Some of the special guests at ParaConn knew or worked with the Warrens, including the psychic medium Kathy Churuszcz and Bill Hall, who wrote the book “The World’s Most Haunted House” about the building at 966 Lindsley St. in Bridgeport.
Beyond the Warren connection, Connecticut “has always been a hotbed of paranormal activity,” Rosenay!!! says — especially in the region where ParaConn is being held.

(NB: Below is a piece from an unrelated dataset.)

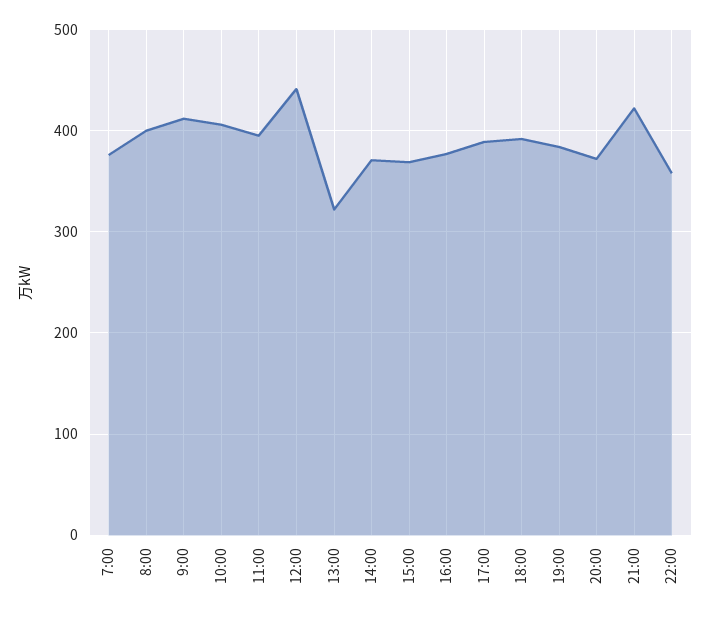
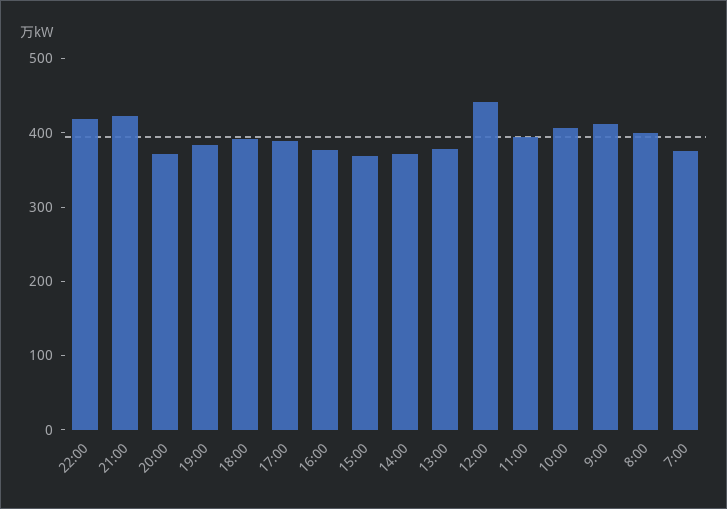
13:00: 320 -> 380
22:00: 360 -> 420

Grossmann believes that the part of the state known as The Valley, which he refers to as “The Connecticut Triangle,” is a major vortex of supernatural activity, not just in Connecticut but in the entire country. The Valley encompasses Ansonia, Beacon Falls, Derby, Naugatuck, Oxford, Seymour, and Shelton.
Other ParaConn guests include: demonologist Sean Austin (seen on TV’s “Demon Files”); the paranormal research team of Christine and Daniel Peer; Barry Pirro, who bills himself as “Connecticut Ghost Hunter”; Electronic Voice Phenomenon (EVP) specialist Eric Conner of the Epic Paranormal investigators; metaphysics scholar and art curator Johnes Ruta; artist Ralph Levesque, whose paintings draw from what he recalls of his experiences being abducted by extraterrestrials; Paul Ferrante, who writes the T.J. Jackson series of young adult horror novels (including “Curse of the Fairfield Witch”); another fiction writer, Tim McLaughlin of the “Tall Tales” series; the Seymour-based Connecticut Paranormal and Supernatural Tracking Society; the East Coast Paranormal Photography, which documents haunted buildings; and the New Haven-based visual arts duo The Frankenstein Twins.
Grossmann, who has experience performing exorcisms, will display some of his extensive collection of haunted artifacts at the convention. Rosenay!!! will discuss one of his own forthcoming projects, “The Book of Top 10 Horror Lists,” which includes lists gathered from dozens of celebrities.
Furthering the deft blend of fiction and nonfiction found at the convention, a custom van resembling the Mystery Machine from the iconic cartoon series “Scooby-Doo Where Are You?” and its many spinoffs will be parked both days for photo opportunities.
The main attraction for some may be the vendor tables. Rosenay!!! says the more than 60 vendors will offer everything from “books and crystals to posters and horror figurines. It’s probably the largest marketplace in all of the paranormal conventions.” About half of the vendors are Connecticut-based, many hailing from within the “Connecticut triangle” of which Ansonia is a part.
“People say they don’t believe in the supernatural,” Rosenay!!! says, “but everyone has had strange experiences.”
The convention runs from 11 a.m. to 6 p.m. Saturday and Sunday at the Ansonia Armory, 10 N. State St., Ansonia. Admission is $14.99 per day, or $19.99 for an “early bird” ticket that lets you in at 10 a.m. and also gets you “a souvenir gift and other benefits.” Tickets are at paraconn.ticketleap.com/paraconn. More information on ParaConn can be found at paraconn.org or by calling 203-795-4737.